Continue the blog post about the John Ford Westerns from where it stops.

START Text segment

Sunday, August 21, 2022

How to read John Ford

I can never get enough John Ford. I am picky about which ones though, just like I am about everything else. It’s the Westerns mostly. And some of his American frontier ones like Young Mr. Lincoln (1939) and Drums Along the Mohawk (1939). At home I just watched a trio of Westerns I consider to be his last great successes of that genre: The Horse Soldiers (1959), Two Rode Together (1961) and The Man Who Shot Liberty Valance (1962). And these last 2 particularly are something like variations on a theme—Two Rode Together revisits issues from The Searchers (1956) and The Man Who Shot Liberty Valance harks back to My Darling Clementine (1946). Wait, can I say variations on a theme? In classical music I think it only applies to a composer reworking a piece from another composer, like lately I been really into Brahms’s “Variations and fugue on a theme by Handel, Op. 24,” but I digress.

The Man Who Shot Liberty Valance had a ton of stuff I’d never noticed before. And this is a movie I’ve always loved and first saw it when I was in my early 20s. It’s really saying a lot about a movie if it gets better through the years. First of all there’s its subject matter, which along with My Darling Clementine uses characters who serve as symbols for the dualism of man’s nature in terms of wild/domesticated, or civilized/savage, and the clash of a society torn between civilization/wilderness, or law/anarchy; and these 2 characters in both films are caught in a love triangle with a woman.

     What I noticed this time around were certain aspects of TOM DONIPHON. He’s masculine as hell. And he’s the wild part of man’s nature. He smokes cigarettes. He drinks whiskey. And ultimately we see him quit shaving, get falling-down drunk, belligerent, and burn down the part of his house he’d built as an annex for the woman he planned on marrying—but when he destroys the part meant for her, he takes down his own home along with it. That’s powerful stuff. That house symbolizes his heart. I think something that helped me see this aspect was that when I was in film school I picked up on how in David Peoples’ script for Unforgiven (1992, Clint Eastwood) the house LITTLE BILL builds for himself being deformed is a symbol of his interpretation of the law: crooked, and everyone knows it. In contrast, RANSOM STODDARD is the domestic, even feminine. In the scene where Stoddard brings the steak for Doniphon, what’s Valance say? Something like: hey get a load of the new waitress. And Stoddard doesn't drink.

     Another thing that caught my attention for the first time is the meal Stoddard is served. All the other men eat steak. But what’s Stoddard eat? It looks like bread and beans. Because in the Old West vegetarians were probably considered pussies. Nowadays he'd send the toast back and inform the staff he was gluten free.

     Even the biggest part of the story took on a new aspect for me. I’d always thought The Man Who Shot Liberty Valance is about how Stoddard came back to pay his respects to his best friend, and how Tom Doniphon is a noble, virtuous, generous, doing what’s best for society forward-thinker. But is he? At the end when Stoddard asks his wife who put the cactus rose on the coffin he seems to say it with contempt. Like maybe he disapproves. Like maybe he’s jealous. And worse, when he suggests moving back, could he be implying that now that Doniphon is dead it’d be a great place to live?

END Text segment
START Provided information

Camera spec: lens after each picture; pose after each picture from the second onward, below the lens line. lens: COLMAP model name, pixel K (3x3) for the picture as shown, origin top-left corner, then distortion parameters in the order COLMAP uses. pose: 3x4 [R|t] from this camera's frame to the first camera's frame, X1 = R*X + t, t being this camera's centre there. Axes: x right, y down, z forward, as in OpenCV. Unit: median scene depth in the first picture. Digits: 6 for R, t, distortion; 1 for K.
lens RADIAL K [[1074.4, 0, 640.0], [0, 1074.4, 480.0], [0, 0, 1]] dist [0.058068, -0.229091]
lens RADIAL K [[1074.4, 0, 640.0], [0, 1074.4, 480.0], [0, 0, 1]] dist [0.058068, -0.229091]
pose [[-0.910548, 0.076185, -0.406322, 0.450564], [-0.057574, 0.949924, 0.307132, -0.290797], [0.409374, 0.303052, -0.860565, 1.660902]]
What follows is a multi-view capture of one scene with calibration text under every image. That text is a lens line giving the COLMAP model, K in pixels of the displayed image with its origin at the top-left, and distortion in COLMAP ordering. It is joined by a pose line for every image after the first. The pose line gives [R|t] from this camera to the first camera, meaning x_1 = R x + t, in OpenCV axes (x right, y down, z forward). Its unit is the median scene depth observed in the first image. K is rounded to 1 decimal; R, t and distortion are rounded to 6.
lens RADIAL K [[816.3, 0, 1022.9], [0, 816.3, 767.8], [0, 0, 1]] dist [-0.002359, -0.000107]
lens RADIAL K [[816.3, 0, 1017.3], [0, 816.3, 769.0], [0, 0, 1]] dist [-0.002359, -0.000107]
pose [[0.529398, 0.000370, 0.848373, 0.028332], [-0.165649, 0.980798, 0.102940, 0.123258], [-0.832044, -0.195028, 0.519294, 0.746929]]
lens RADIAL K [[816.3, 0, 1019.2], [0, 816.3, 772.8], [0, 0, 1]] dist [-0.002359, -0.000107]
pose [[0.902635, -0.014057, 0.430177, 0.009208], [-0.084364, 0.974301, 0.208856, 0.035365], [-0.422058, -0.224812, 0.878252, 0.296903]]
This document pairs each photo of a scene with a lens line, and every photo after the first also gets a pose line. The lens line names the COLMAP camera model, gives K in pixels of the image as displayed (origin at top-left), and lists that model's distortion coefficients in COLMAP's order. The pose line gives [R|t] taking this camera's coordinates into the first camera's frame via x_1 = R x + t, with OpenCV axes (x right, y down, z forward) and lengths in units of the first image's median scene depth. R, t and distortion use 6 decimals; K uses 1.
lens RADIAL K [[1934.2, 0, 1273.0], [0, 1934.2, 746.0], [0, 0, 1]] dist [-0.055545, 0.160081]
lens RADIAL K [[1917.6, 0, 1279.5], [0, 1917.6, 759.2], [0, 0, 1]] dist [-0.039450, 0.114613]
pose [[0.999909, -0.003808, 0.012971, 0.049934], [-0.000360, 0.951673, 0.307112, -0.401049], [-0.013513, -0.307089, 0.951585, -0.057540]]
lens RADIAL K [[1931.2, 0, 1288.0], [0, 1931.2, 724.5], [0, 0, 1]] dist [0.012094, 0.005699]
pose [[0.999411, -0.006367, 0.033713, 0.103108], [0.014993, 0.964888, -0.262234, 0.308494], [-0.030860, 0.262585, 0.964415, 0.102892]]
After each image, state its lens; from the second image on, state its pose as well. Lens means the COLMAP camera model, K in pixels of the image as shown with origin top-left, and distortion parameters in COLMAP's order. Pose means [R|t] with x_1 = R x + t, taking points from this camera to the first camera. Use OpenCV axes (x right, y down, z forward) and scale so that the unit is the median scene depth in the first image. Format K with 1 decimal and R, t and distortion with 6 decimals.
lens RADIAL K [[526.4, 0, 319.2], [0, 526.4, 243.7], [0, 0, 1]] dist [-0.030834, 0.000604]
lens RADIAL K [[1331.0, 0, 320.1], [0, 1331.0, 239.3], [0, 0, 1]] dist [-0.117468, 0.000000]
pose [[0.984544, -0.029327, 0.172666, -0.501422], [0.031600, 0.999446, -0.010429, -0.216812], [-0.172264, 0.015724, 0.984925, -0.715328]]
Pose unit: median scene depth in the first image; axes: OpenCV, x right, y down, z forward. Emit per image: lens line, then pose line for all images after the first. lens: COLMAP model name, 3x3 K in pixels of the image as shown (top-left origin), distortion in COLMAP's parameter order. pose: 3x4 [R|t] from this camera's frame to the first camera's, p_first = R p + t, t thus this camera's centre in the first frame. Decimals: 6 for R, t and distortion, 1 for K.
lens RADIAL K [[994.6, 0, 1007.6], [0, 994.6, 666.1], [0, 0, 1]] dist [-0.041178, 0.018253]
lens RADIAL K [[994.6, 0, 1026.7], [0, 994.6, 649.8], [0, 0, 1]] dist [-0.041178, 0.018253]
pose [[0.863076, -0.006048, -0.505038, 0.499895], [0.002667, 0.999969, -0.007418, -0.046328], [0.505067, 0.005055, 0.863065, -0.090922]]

END Provided information

> [Exercise response]
     And even though he has his problems, Doniphon is unquestionably the hero. But there are more problematic aspects of his character. Like the way he treats HALLIE. She’s constantly angry with him, and then there’s the scene where she yells at him about not being his property. Yet when he tells her he’s leaving town for a few days, the way she leaves the house after he’s left to watch him go is one of the most moving scenes in the movie—a very Fordian touch if there ever was one. (Also this moment recalls the same thing HANNAH does when COL. MARLOWE leaves in The Horse Soldiers.) I wonder if this occurs in other of Ford’s films, I know I’ll be looking from now on.

     Another thing about Ford is what he leaves out. Like WYATT EARP never telling CLEMENTINE CARTER he loves her, there are some crucial things left unsaid in The Man Who Shot Liberty Valance, much to its advantage. Doniphon never tells Hallie that he loves her. After the night Stoddard is elected, what happens to Tom Doniphon? Did he and Hallie ever speak again? Why did Hallie marry Stoddard? How did Doniphon die? The point is none of this matters, and the story works better without these answers. Doniphon represents an outdated way of life, and Stoddard his replacement.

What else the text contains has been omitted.